Yep. My 2 cherries have a steel ferrule on the top of the handle and striking them with a hammer is no problem - all I used for ages. However, I have a carving mallet for my AIs and so tend to use this with the 2 cherries these days
 
You can buy japanese hammers to go with japanese chisels, they are quite nicely balanced with one face slightly domed to drive nails below the surface, I have this one

I rarely use a mallet, if on site then its the side of my claw hammer that does the job.

Jason
 
jasonB":1yyxyhl4 said:
I rarely use a mallet, if on site then its the side of my claw hammer that does the job.

Jason

Yep, since finishing my apprenticeship I've always used the side of my claw hammer to strike chisels but the majority were Footprint & Marples with supposedly split proof plastic handles. Having said that I did break the handle on 1 of the Footprints :oops:

Just wanted to make sure the 2 cherries and Oire Nomis were ok with hammers as I really don't like mallets (especially Timmy Mallet :x ) :D
 
If you are worried about splitting handles then perhaps you should try these :lol:

They are actually very good, I use the 40mm one for green oak timber framing and they hold an edge very well.

Jason

BTW do you drive a Scooby :?:

Jason
 
jasonB":2z52oxo5 said:
If you are worried about splitting handles then perhaps you should try these :lol:

They are actually very good, I use the 40mm one for green oak timber framing and they hold an edge very well.

Jason

BTW do you drive a Scooby :?:

Jason

Those chisels look evil :evil:

I'm not overly worried about splitting handles as I don't usually have the need to club them really hard. I've got some old blue handle Stanleys for that :D

hehe, no I don't drive a Scooby. Polar opposite actually as I drive an old shape Mini Cooper.
The username happened from my lack of imagination. When I signed up on my first forum I couldn't think of a name and just used the name of the name of the song I was listening to at the time (Scooby Snacks). Then after joining other forums it got shortened to Scooby :?
 
How shiney are the unpolished 2 cherries chisels? I ordered a 24mm unpolished from Dieter Schmid last week and received it today. The handle looks like the unpolished model, with flat spots in it. However, the blade is uber shiney. I'm not overly bothered, just curious as it seems like right handle, wrong blade.

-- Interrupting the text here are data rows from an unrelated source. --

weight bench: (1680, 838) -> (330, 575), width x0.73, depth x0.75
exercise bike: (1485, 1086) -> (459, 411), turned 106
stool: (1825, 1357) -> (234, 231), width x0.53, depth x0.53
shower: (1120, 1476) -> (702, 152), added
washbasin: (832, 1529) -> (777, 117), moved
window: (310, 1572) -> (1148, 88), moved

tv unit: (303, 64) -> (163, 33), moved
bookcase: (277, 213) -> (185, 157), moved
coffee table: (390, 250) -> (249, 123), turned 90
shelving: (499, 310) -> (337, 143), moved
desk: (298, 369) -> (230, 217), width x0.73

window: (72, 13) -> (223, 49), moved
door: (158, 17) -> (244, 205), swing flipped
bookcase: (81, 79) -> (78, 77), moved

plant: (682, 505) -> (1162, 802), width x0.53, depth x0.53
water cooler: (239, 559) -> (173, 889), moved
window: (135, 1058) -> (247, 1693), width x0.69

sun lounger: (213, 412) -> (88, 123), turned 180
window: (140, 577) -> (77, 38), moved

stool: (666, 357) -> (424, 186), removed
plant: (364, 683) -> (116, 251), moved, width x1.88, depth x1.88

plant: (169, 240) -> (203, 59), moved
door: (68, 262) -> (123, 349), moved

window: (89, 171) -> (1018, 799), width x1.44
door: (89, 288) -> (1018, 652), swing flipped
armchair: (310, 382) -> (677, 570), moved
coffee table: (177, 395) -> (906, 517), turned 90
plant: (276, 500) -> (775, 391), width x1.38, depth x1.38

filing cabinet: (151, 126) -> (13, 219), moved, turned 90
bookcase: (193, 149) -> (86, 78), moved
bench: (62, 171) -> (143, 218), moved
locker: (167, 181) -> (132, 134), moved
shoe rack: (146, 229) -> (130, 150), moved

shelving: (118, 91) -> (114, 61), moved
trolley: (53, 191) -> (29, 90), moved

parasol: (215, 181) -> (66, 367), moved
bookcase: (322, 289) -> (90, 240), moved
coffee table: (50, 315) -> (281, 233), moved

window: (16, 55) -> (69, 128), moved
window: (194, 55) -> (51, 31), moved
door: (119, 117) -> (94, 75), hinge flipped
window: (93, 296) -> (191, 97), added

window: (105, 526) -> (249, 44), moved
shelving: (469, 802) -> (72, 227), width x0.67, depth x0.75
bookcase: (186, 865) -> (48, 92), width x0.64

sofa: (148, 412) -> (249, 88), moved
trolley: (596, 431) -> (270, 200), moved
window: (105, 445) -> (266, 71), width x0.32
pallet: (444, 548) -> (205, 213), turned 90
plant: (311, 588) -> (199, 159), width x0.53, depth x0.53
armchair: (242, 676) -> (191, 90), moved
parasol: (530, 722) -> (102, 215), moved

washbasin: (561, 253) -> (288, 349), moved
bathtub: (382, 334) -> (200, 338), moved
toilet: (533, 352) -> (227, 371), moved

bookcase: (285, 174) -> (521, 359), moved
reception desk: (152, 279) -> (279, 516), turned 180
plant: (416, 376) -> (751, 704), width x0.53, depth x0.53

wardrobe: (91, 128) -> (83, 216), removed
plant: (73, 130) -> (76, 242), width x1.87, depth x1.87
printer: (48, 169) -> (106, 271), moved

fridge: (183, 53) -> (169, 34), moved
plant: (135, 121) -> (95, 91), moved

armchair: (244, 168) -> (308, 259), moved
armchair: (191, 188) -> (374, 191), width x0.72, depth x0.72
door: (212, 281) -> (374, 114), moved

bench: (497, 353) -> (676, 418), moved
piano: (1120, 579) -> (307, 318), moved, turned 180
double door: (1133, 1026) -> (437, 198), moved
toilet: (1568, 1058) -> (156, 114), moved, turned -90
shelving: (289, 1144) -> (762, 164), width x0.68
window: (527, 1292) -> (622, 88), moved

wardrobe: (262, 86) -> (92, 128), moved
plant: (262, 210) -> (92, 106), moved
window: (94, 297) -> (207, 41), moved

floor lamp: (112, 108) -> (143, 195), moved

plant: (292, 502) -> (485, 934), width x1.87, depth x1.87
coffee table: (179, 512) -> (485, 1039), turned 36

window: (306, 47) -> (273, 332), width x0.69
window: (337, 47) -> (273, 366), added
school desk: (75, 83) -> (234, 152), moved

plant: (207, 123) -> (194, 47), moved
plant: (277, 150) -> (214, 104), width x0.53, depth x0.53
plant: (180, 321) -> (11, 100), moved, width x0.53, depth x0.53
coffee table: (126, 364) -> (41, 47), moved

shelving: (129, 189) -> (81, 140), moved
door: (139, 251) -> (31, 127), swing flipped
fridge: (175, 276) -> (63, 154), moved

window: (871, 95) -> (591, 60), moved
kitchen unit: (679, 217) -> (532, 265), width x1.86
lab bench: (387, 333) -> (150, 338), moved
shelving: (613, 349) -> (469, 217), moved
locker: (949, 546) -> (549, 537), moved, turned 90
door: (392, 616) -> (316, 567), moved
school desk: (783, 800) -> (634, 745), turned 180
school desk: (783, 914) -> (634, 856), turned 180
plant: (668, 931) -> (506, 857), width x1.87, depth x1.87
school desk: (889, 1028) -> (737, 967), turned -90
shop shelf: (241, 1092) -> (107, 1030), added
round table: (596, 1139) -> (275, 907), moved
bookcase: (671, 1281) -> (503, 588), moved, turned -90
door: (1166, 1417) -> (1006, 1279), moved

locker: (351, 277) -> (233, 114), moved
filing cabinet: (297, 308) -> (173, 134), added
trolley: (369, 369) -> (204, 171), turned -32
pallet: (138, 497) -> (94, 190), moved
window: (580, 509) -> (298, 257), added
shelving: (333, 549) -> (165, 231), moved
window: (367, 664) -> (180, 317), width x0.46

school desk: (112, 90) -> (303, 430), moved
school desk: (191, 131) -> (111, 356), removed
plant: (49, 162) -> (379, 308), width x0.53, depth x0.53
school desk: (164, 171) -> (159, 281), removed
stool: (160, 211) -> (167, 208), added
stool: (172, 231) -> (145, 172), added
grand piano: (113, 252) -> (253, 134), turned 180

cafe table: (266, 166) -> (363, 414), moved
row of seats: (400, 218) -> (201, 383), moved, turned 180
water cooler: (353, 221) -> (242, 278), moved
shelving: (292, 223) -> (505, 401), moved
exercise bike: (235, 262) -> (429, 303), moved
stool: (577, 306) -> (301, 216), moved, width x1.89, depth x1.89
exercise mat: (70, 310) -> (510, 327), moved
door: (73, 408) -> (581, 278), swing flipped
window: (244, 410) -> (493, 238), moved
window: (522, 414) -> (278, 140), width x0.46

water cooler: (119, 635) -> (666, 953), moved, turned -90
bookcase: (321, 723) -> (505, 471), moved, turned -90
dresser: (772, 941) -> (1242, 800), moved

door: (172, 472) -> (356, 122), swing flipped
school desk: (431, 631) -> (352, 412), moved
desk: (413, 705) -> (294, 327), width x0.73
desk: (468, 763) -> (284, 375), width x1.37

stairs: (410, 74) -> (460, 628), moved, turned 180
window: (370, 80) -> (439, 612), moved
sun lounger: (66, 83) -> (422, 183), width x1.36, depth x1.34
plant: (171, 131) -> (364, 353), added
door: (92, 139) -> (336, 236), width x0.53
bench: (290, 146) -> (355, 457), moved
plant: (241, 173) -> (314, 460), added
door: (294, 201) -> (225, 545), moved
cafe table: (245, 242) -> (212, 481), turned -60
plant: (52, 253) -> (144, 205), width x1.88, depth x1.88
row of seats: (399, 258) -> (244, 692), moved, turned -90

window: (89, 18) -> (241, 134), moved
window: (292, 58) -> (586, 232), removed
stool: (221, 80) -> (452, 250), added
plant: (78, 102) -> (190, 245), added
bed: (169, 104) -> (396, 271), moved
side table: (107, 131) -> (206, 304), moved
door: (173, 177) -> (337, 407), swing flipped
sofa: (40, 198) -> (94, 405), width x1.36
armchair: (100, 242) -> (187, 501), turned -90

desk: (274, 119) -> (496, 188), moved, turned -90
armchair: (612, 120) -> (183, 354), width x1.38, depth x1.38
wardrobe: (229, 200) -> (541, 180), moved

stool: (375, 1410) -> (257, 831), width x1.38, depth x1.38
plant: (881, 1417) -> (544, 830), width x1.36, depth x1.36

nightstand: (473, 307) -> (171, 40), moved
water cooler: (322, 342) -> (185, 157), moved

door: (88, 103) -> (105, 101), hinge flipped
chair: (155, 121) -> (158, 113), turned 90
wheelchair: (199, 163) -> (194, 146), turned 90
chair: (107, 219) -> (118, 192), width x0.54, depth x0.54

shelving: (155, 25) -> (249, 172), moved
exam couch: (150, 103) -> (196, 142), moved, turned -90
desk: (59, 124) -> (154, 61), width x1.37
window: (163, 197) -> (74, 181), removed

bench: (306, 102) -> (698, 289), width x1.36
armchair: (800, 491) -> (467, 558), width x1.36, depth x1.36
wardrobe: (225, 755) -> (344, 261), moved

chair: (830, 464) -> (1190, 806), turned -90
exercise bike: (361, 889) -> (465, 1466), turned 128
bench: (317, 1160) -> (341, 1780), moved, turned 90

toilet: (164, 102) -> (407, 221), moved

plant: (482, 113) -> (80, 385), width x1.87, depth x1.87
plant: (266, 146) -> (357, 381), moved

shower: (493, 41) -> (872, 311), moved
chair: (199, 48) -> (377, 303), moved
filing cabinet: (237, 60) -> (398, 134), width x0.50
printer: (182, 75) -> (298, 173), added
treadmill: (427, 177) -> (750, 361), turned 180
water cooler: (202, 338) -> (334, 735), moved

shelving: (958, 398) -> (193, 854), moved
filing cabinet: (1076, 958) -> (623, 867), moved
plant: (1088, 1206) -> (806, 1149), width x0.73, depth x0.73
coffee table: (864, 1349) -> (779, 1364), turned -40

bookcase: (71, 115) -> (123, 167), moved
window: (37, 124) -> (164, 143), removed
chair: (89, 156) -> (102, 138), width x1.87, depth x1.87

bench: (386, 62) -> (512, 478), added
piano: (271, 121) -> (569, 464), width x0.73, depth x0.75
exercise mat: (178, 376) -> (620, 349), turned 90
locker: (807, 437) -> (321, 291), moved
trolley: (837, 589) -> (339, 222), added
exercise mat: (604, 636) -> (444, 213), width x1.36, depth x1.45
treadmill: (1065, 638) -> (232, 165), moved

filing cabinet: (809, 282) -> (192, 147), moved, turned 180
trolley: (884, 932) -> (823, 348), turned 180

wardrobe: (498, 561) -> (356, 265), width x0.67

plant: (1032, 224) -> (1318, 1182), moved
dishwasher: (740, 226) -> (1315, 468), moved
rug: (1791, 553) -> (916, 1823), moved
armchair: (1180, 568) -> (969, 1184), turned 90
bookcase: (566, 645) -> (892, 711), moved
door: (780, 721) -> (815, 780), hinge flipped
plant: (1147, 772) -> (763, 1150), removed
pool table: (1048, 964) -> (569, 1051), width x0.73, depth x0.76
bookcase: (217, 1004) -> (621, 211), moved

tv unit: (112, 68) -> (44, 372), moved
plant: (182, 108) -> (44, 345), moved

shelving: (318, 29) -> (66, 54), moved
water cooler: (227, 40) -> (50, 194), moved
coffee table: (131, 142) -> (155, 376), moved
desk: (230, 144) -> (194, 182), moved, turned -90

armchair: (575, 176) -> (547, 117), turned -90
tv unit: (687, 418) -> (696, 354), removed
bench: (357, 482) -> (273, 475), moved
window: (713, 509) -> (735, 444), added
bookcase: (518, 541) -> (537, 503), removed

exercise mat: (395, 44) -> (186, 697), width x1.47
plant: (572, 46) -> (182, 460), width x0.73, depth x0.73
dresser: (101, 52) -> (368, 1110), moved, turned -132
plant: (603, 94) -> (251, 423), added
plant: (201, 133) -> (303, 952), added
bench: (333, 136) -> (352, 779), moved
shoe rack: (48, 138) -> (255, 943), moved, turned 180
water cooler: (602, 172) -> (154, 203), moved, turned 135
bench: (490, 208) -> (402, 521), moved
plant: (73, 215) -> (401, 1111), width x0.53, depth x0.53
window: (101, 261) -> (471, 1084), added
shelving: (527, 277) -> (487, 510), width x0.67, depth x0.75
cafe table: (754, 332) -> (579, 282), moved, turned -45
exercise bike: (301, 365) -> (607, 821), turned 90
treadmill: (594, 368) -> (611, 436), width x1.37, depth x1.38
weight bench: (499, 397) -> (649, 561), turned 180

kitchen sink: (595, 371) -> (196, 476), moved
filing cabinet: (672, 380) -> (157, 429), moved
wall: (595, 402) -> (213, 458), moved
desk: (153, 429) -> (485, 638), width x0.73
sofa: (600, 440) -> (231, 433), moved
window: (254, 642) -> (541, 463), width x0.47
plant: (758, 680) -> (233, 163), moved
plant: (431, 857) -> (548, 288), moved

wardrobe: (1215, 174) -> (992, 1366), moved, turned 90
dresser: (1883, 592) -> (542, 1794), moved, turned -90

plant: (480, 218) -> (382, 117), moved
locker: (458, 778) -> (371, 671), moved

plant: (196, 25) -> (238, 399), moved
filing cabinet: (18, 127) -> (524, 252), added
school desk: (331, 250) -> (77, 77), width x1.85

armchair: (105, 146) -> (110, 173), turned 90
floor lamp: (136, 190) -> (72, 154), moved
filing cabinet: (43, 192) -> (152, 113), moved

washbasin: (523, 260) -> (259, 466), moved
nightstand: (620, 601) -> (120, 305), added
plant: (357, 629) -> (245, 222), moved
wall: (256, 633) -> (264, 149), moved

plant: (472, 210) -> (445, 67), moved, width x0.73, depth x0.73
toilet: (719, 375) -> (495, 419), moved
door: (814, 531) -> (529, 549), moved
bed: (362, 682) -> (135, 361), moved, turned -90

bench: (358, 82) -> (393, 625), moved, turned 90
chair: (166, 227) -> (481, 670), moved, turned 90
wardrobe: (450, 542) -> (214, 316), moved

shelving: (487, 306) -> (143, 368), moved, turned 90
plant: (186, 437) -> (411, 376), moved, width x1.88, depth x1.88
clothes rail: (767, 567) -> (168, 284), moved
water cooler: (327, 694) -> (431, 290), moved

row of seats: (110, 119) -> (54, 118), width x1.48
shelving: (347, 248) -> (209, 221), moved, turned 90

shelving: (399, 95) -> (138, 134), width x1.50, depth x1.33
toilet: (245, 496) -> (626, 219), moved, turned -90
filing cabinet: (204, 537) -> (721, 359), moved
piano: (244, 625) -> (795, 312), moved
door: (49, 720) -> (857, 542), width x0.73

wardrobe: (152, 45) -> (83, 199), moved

Is there some sort of protective used in the polishing phase or are they just as susceptible to rust as normal chisels.
 
scooby":vu6vy3sf said:
How shiney are the unpolished 2 cherries chisels? I ordered a 24mm unpolished from Dieter Schmid last week and received it today. The handle looks like the unpolished model, with flat spots in it. However, the blade is uber shiney. I'm not overly bothered, just curious as it seems like right handle, wrong blade.

Is there some sort of protective used in the polishing phase or are they just as susceptible to rust as normal chisels.

AFAIK the unpolished have been ground, so they're gonna be "metal coloured", and rust my be an issue.

Of course, there's nothing to stop you polishing the top and bevel - just leave the back alone.